East Riding of Yorkshire Council is among dozens of authorities without a policy for prosecuting Blue Badge parking abuse.
Charity Disability Rights UK said it is “shocking” that nearly a third of councils are not taking any measures to stop abuse of the scheme.
Councils issue Blue Badges to people with disabilities to allow them to park closer to their destination.
Department for Transport data shows that the East Riding of Yorkshire was one of 46 councils that did not have a policy in place for tackling misuse in 2019-20.
Across England, drivers abusing the system were prosecuted 1,429 times in 2019-20, three fewer than the previous year. In 98% of cases, the prosecution was against non-badge holders.

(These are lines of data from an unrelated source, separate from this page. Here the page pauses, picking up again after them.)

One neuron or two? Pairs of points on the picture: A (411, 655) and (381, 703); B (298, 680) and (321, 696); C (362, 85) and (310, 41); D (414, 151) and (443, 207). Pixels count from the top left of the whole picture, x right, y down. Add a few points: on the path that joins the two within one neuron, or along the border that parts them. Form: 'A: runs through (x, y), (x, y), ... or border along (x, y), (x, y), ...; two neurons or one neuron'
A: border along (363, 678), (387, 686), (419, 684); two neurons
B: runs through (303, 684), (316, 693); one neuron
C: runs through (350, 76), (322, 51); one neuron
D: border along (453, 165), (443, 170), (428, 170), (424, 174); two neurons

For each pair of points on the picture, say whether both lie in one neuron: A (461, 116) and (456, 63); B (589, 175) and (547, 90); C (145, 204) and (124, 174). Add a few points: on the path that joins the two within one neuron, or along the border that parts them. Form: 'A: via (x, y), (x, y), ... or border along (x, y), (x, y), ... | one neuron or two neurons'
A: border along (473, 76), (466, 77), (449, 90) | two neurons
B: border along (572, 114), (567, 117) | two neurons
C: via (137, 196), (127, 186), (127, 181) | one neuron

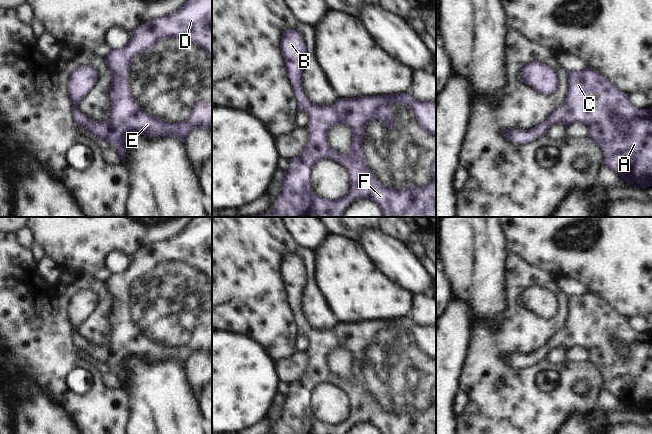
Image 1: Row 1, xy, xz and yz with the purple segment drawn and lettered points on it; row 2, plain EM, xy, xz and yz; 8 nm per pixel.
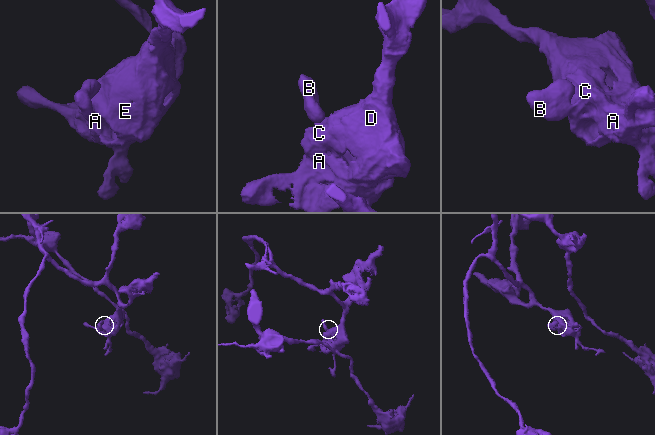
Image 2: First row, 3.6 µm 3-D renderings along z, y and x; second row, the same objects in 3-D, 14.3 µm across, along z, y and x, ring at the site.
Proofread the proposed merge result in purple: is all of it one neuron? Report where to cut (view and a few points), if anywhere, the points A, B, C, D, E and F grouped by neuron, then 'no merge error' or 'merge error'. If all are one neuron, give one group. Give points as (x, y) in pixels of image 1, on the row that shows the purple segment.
no cut | A B C D E F | no merge error

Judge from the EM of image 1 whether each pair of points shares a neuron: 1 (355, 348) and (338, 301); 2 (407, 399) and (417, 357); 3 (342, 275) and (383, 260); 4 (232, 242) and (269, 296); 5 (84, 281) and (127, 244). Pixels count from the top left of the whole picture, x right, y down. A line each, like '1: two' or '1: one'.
1: two
2: one
3: two
4: one
5: two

Jack Cousens, head of roads policy for the AA, said: “Abusing a Blue Badge is a serious offence and councils must take it seriously.
“Local authority traffic wardens have to cover lots of ground by observing urban centres, rural car parks as well as monitoring residential parking zones.

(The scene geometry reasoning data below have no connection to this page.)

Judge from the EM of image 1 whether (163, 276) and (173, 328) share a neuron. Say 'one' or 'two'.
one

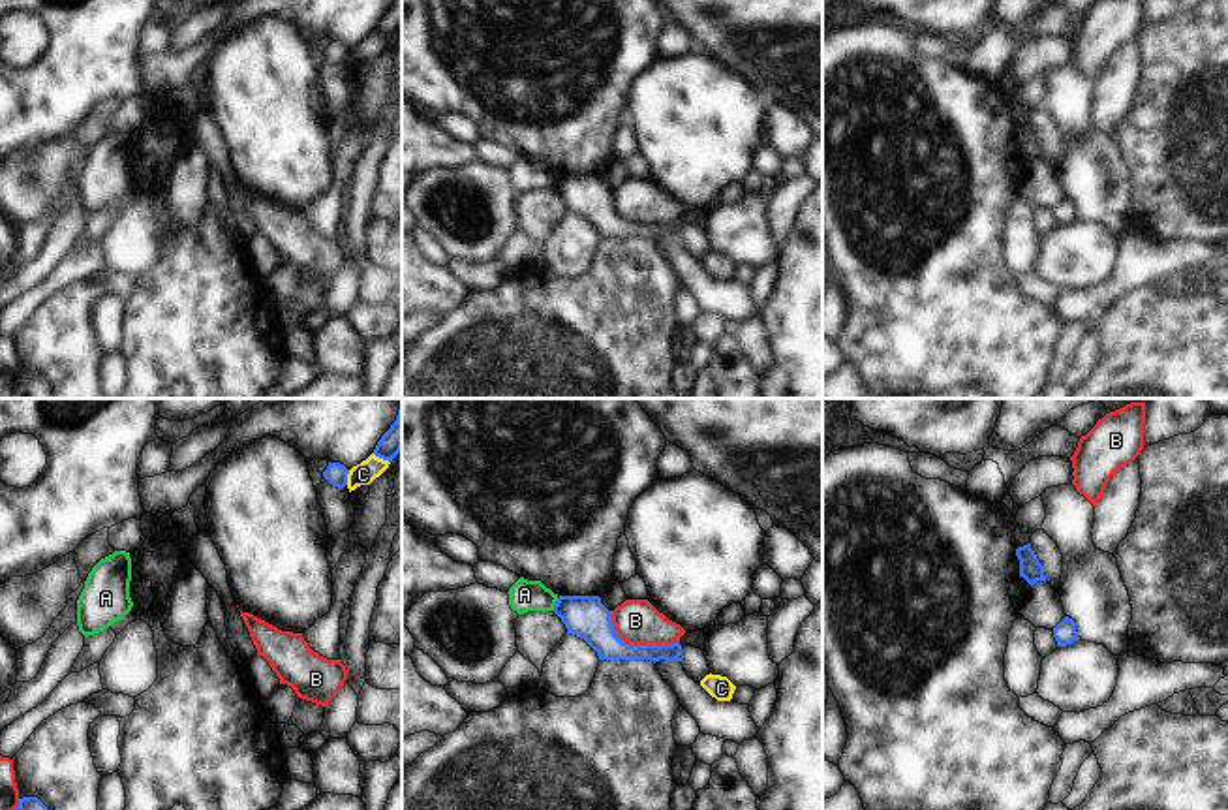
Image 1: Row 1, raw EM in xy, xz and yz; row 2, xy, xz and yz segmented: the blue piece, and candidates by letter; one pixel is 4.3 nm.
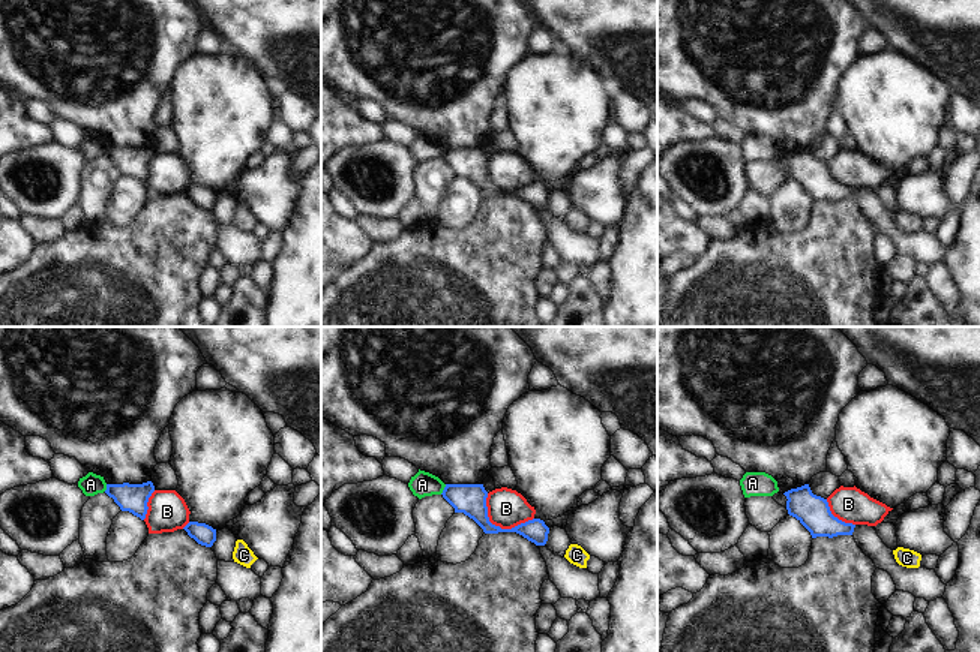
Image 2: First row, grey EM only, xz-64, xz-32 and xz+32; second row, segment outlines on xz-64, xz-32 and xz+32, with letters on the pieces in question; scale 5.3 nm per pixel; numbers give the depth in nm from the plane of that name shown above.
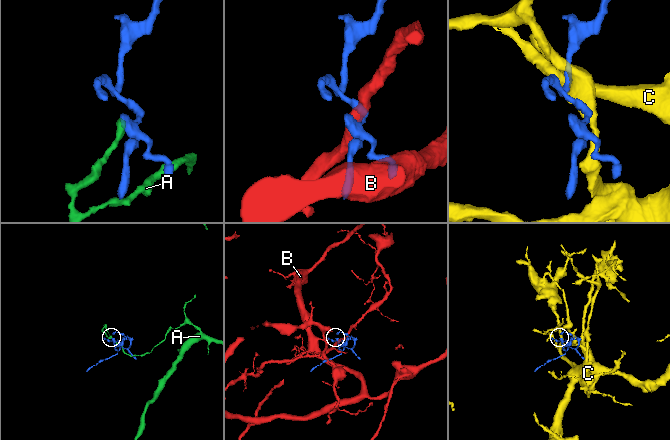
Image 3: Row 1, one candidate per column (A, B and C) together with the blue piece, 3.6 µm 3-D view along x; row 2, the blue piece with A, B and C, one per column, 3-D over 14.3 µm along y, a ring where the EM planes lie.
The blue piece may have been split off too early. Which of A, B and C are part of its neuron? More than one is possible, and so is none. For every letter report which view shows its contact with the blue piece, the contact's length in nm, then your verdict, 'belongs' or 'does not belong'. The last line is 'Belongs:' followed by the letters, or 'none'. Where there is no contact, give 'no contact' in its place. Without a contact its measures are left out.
A: meets blue in xz; contact 60 nm long; does not belong
B: meets blue in xz; contact 320 nm long; does not belong
C: meets blue in xy; contact 70 nm long; does not belong
Belongs: none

“Due to the reduced number of wardens, abusers feel they have a high chance of getting away with it.”
Some people qualify for a Blue Badge automatically, while others have to be periodically re-assessed.
The scheme was recently extended to include those with learning disabilities, mental health conditions and other hidden impairments.

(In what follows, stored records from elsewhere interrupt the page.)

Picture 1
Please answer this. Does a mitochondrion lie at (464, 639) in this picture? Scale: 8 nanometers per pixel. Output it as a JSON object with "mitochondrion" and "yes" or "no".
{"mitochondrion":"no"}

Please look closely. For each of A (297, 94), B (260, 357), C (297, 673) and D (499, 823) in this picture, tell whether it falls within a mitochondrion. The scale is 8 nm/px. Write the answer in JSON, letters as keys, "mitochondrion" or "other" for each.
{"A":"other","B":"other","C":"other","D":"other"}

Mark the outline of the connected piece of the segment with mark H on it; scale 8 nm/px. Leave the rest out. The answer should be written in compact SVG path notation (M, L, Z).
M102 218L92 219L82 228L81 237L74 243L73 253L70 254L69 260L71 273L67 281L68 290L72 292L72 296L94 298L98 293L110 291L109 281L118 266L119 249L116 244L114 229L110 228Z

In the East Riding, 21,249 badges were held last year – 641 more than in 2018-19.
Fazilet Hadi, head of policy at Disability Rights UK, said: “The Blue Badge scheme is absolutely vital to enabling disabled people to get out and about.”
David Renard, transport spokesman for the Local Government Association, said councils are cracking down on the growing crime despite limited resources.
He said: “Many Blue Badge fraudsters are being brought to justice by councils who will come down hard on drivers illegally using them.”
He added that people should tip off their local council if they suspect someone is abusing the scheme.